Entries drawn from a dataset
-- Opening Marker --

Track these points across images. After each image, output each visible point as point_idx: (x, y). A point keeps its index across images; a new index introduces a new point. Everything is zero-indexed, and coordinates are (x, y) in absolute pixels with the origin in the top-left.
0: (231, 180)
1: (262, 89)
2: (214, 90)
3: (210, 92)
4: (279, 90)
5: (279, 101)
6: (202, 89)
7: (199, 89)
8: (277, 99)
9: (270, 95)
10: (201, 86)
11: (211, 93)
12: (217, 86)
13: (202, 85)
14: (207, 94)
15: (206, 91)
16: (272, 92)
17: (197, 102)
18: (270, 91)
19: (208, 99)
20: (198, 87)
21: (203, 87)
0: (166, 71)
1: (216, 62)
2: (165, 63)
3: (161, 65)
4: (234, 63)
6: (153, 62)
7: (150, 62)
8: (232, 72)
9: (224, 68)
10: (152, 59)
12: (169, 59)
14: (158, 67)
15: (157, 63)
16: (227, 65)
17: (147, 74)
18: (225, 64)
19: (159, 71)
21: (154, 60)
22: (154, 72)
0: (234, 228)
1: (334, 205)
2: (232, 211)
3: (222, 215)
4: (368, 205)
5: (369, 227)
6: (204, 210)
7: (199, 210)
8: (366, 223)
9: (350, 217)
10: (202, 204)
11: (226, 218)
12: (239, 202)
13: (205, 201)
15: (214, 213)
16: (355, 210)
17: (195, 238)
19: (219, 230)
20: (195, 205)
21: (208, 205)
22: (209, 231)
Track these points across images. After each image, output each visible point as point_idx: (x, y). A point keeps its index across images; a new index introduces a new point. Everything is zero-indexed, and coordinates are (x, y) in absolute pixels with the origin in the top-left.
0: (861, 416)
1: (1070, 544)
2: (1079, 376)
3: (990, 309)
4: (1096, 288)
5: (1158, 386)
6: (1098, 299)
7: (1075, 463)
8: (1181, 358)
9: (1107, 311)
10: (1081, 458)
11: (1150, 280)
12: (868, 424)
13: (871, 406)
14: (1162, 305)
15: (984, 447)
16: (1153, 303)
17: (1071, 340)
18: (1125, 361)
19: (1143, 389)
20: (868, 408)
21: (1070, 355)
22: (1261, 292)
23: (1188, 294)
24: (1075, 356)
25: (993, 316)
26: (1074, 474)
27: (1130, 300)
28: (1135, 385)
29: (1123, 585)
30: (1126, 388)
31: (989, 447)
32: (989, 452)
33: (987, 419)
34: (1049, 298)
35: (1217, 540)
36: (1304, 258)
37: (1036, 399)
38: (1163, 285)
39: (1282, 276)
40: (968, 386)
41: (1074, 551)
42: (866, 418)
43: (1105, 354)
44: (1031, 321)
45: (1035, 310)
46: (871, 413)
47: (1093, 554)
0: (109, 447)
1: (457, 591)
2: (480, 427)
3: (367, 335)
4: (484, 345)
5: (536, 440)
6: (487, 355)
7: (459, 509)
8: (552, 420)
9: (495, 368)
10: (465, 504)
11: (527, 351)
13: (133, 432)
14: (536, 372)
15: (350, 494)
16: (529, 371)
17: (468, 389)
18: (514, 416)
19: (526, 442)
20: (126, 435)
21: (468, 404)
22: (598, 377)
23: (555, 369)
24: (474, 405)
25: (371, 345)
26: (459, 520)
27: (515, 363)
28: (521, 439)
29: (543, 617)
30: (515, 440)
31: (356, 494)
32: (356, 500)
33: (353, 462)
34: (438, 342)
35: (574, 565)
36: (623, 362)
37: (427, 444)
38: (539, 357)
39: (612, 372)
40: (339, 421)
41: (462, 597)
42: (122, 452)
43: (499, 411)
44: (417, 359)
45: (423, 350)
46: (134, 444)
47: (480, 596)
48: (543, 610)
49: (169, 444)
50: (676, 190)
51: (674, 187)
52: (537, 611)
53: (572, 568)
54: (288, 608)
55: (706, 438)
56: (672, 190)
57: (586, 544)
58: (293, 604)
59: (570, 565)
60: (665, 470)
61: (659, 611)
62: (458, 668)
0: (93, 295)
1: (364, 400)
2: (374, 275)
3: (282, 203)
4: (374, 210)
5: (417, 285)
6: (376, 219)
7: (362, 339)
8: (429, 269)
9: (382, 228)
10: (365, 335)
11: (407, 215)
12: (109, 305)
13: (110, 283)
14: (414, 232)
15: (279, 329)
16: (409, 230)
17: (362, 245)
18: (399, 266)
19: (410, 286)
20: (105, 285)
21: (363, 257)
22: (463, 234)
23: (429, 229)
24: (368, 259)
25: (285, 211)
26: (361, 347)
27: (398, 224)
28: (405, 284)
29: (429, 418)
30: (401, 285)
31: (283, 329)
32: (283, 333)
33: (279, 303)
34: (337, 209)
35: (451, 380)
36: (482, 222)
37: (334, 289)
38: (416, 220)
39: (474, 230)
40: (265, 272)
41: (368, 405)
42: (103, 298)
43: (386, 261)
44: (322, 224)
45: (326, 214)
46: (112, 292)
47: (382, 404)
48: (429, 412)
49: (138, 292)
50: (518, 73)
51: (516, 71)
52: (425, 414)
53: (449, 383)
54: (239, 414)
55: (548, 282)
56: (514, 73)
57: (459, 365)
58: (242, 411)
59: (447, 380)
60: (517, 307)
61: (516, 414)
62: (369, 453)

-- Closing Marker --

### How to complete this task
Reproduce verbatim the lines of the entries above, beginning with the very first line and stopping after the line that contains "12: (217, 86)".

### Response
Track these points across images. After each image, output each visible point as point_idx: (x, y). A point keeps its index across images; a new index introduces a new point. Everything is zero-indexed, and coordinates are (x, y) in absolute pixels with the origin in the top-left.
0: (231, 180)
1: (262, 89)
2: (214, 90)
3: (210, 92)
4: (279, 90)
5: (279, 101)
6: (202, 89)
7: (199, 89)
8: (277, 99)
9: (270, 95)
10: (201, 86)
11: (211, 93)
12: (217, 86)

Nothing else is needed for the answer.